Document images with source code
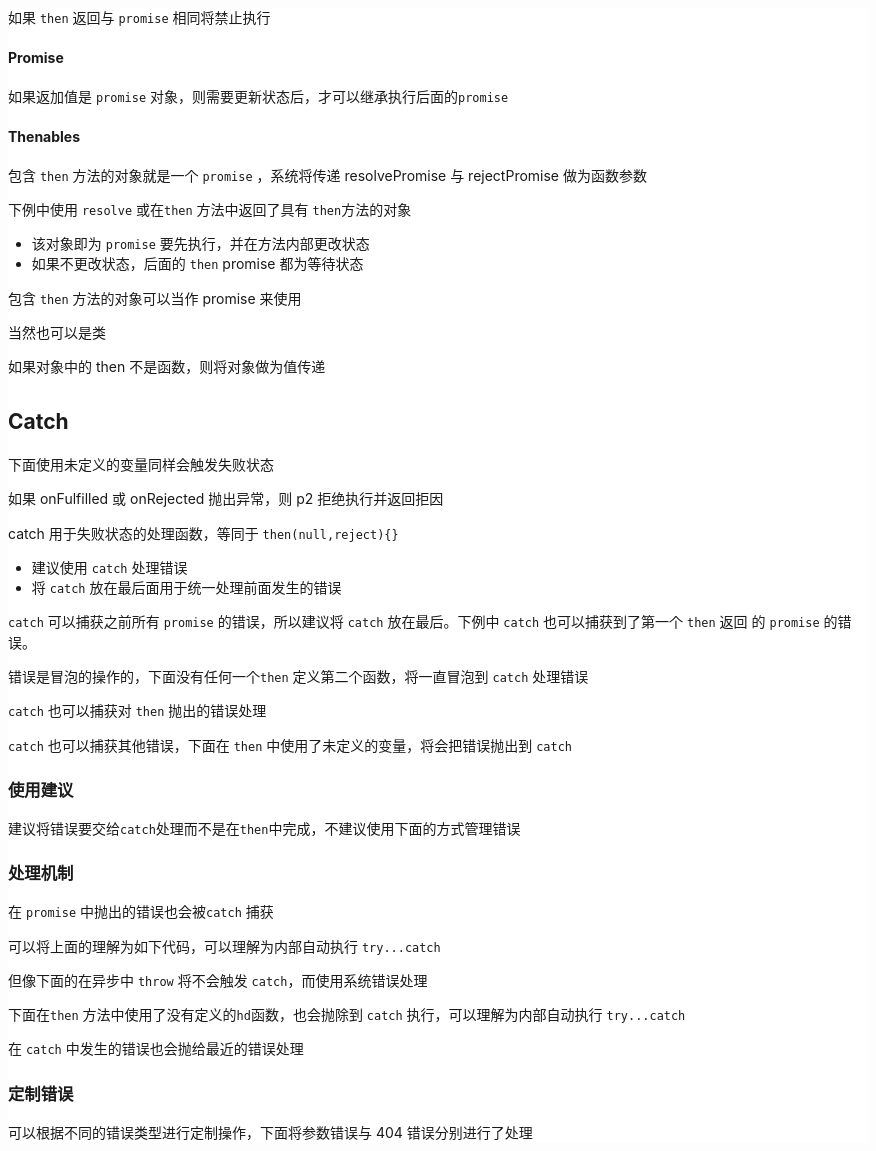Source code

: 如果 `then` 返回与 `promise` 相同将禁止执行

#### Promise

如果返加值是 `promise` 对象，则需要更新状态后，才可以继承执行后面的`promise`

#### Thenables

包含 `then` 方法的对象就是一个 `promise` ，系统将传递 resolvePromise 与 rejectPromise 做为函数参数

下例中使用 `resolve` 或在`then` 方法中返回了具有 `then`方法的对象

-   该对象即为 `promise` 要先执行，并在方法内部更改状态
-   如果不更改状态，后面的 `then` promise 都为等待状态

包含 `then` 方法的对象可以当作 promise 来使用

当然也可以是类

如果对象中的 then 不是函数，则将对象做为值传递

## Catch

下面使用未定义的变量同样会触发失败状态

如果 onFulfilled 或 onRejected 抛出异常，则 p2 拒绝执行并返回拒因

catch 用于失败状态的处理函数，等同于 `then(null,reject){}`

-   建议使用 `catch` 处理错误
-   将 `catch` 放在最后面用于统一处理前面发生的错误

`catch` 可以捕获之前所有 `promise` 的错误，所以建议将 `catch` 放在最后。下例中 `catch` 也可以捕获到了第一个 `then` 返回 的 `promise` 的错误。

错误是冒泡的操作的，下面没有任何一个`then` 定义第二个函数，将一直冒泡到 `catch` 处理错误

`catch` 也可以捕获对 `then` 抛出的错误处理

`catch` 也可以捕获其他错误，下面在 `then` 中使用了未定义的变量，将会把错误抛出到 `catch`

### 使用建议

建议将错误要交给`catch`处理而不是在`then`中完成，不建议使用下面的方式管理错误

### 处理机制

在 `promise` 中抛出的错误也会被`catch` 捕获

可以将上面的理解为如下代码，可以理解为内部自动执行 `try...catch`

但像下面的在异步中 `throw` 将不会触发 `catch`，而使用系统错误处理

下面在`then` 方法中使用了没有定义的`hd`函数，也会抛除到 `catch` 执行，可以理解为内部自动执行 `try...catch`

在 `catch` 中发生的错误也会抛给最近的错误处理

### 定制错误

可以根据不同的错误类型进行定制操作，下面将参数错误与 404 错误分别进行了处理
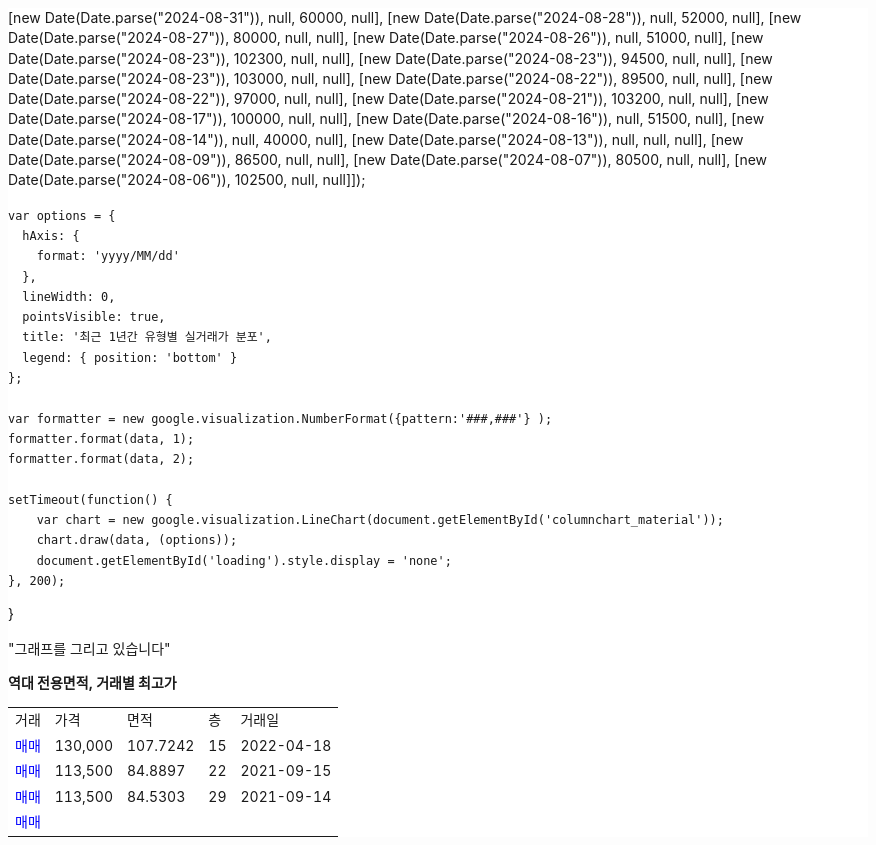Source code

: [new Date(Date.parse("2024-08-31")), null, 60000, null], [new Date(Date.parse("2024-08-28")), null, 52000, null], [new Date(Date.parse("2024-08-27")), 80000, null, null], [new Date(Date.parse("2024-08-26")), null, 51000, null], [new Date(Date.parse("2024-08-23")), 102300, null, null], [new Date(Date.parse("2024-08-23")), 94500, null, null], [new Date(Date.parse("2024-08-23")), 103000, null, null], [new Date(Date.parse("2024-08-22")), 89500, null, null], [new Date(Date.parse("2024-08-22")), 97000, null, null], [new Date(Date.parse("2024-08-21")), 103200, null, null], [new Date(Date.parse("2024-08-17")), 100000, null, null], [new Date(Date.parse("2024-08-16")), null, 51500, null], [new Date(Date.parse("2024-08-14")), null, 40000, null], [new Date(Date.parse("2024-08-13")), null, null, null], [new Date(Date.parse("2024-08-09")), 86500, null, null], [new Date(Date.parse("2024-08-07")), 80500, null, null], [new Date(Date.parse("2024-08-06")), 102500, null, null]]);

    var options = {
      hAxis: {
        format: 'yyyy/MM/dd'
      },    
      lineWidth: 0,
      pointsVisible: true,    
      title: '최근 1년간 유형별 실거래가 분포',
      legend: { position: 'bottom' }
    };

    var formatter = new google.visualization.NumberFormat({pattern:'###,###'} );
    formatter.format(data, 1);
    formatter.format(data, 2);
    
    setTimeout(function() {
        var chart = new google.visualization.LineChart(document.getElementById('columnchart_material'));
        chart.draw(data, (options));
        document.getElementById('loading').style.display = 'none';
    }, 200);
  }
</script>


<div id="loading" style="z-index:20; display: block; margin-left: 0px">"그래프를 그리고 있습니다"</div>
<div id="columnchart_material" style="width: 95%; margin-left: 0px; display: block"></div>

<b>역대 전용면적, 거래별 최고가</b>
<table class="sortable">
    <tr>
      <td>거래</td>
      <td>가격</td>
      <td>면적</td>
      <td>층</td>
      <td>거래일</td>
    </tr>
        <tr>
          <td><a style="color: blue">매매</a></td>
          <td>130,000</td>
          <td>107.7242</td>
          <td>15</td>
          <td>2022-04-18</td>
        </tr>            <tr>
          <td><a style="color: blue">매매</a></td>
          <td>113,500</td>
          <td>84.8897</td>
          <td>22</td>
          <td>2021-09-15</td>
        </tr>            <tr>
          <td><a style="color: blue">매매</a></td>
          <td>113,500</td>
          <td>84.5303</td>
          <td>29</td>
          <td>2021-09-14</td>
        </tr>            <tr>
          <td><a style="color: blue">매매</a></td>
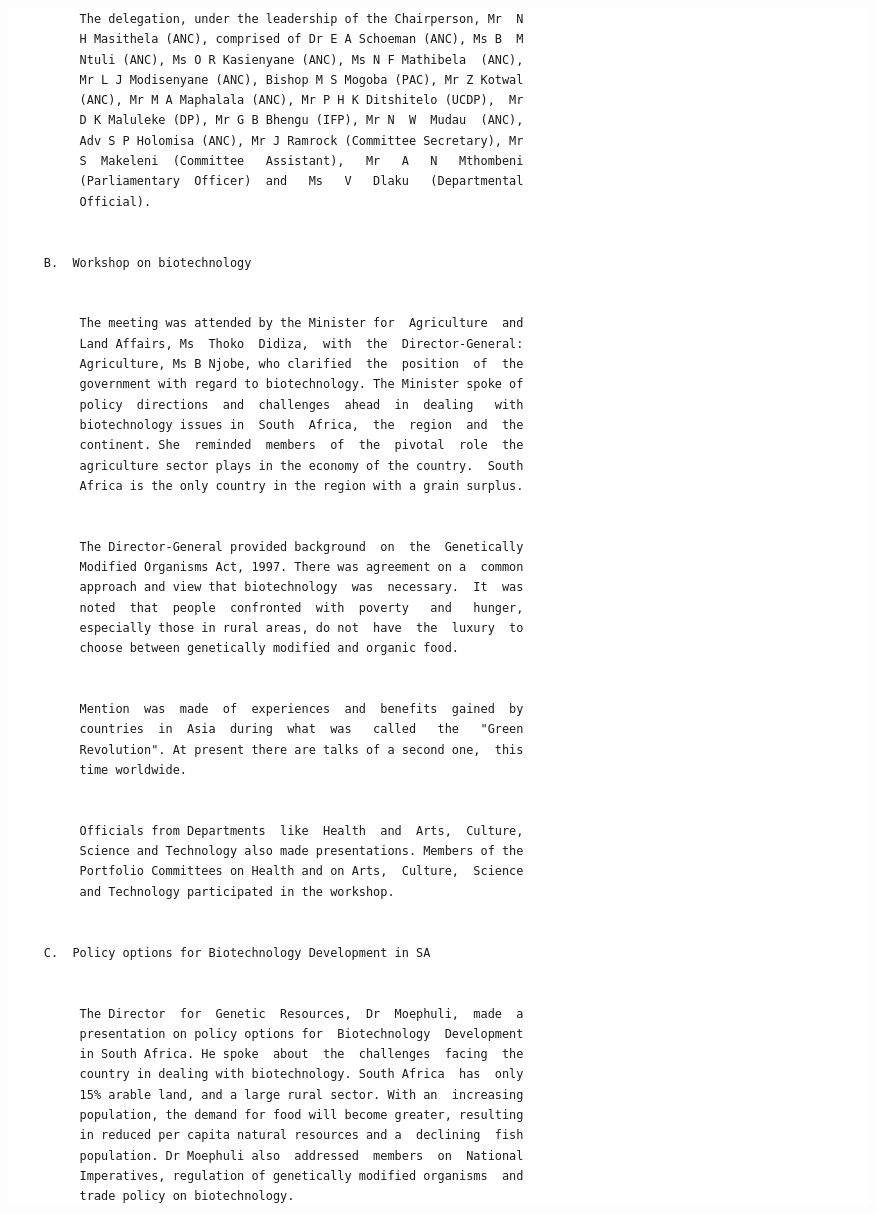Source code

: 
              The delegation, under the leadership of the Chairperson, Mr  N
              H Masithela (ANC), comprised of Dr E A Schoeman (ANC), Ms B  M
              Ntuli (ANC), Ms O R Kasienyane (ANC), Ms N F Mathibela  (ANC),
              Mr L J Modisenyane (ANC), Bishop M S Mogoba (PAC), Mr Z Kotwal
              (ANC), Mr M A Maphalala (ANC), Mr P H K Ditshitelo (UCDP),  Mr
              D K Maluleke (DP), Mr G B Bhengu (IFP), Mr N  W  Mudau  (ANC),
              Adv S P Holomisa (ANC), Mr J Ramrock (Committee Secretary), Mr
              S  Makeleni  (Committee   Assistant),   Mr   A   N   Mthombeni
              (Parliamentary  Officer)  and   Ms   V   Dlaku   (Departmental
              Official).


         B.  Workshop on biotechnology


              The meeting was attended by the Minister for  Agriculture  and
              Land Affairs, Ms  Thoko  Didiza,  with  the  Director-General:
              Agriculture, Ms B Njobe, who clarified  the  position  of  the
              government with regard to biotechnology. The Minister spoke of
              policy  directions  and  challenges  ahead  in  dealing   with
              biotechnology issues in  South  Africa,  the  region  and  the
              continent. She  reminded  members  of  the  pivotal  role  the
              agriculture sector plays in the economy of the country.  South
              Africa is the only country in the region with a grain surplus.


              The Director-General provided background  on  the  Genetically
              Modified Organisms Act, 1997. There was agreement on a  common
              approach and view that biotechnology  was  necessary.  It  was
              noted  that  people  confronted  with  poverty   and   hunger,
              especially those in rural areas, do not  have  the  luxury  to
              choose between genetically modified and organic food.


              Mention  was  made  of  experiences  and  benefits  gained  by
              countries  in  Asia  during  what  was   called   the   "Green
              Revolution". At present there are talks of a second one,  this
              time worldwide.


              Officials from Departments  like  Health  and  Arts,  Culture,
              Science and Technology also made presentations. Members of the
              Portfolio Committees on Health and on Arts,  Culture,  Science
              and Technology participated in the workshop.


         C.  Policy options for Biotechnology Development in SA


              The Director  for  Genetic  Resources,  Dr  Moephuli,  made  a
              presentation on policy options for  Biotechnology  Development
              in South Africa. He spoke  about  the  challenges  facing  the
              country in dealing with biotechnology. South Africa  has  only
              15% arable land, and a large rural sector. With an  increasing
              population, the demand for food will become greater, resulting
              in reduced per capita natural resources and a  declining  fish
              population. Dr Moephuli also  addressed  members  on  National
              Imperatives, regulation of genetically modified organisms  and
              trade policy on biotechnology.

DIRECTIONS FOR THIS TASK: Across the records above, how many lines contain the word "block"? Please give that number alone.

SOLUTION BELOW: 2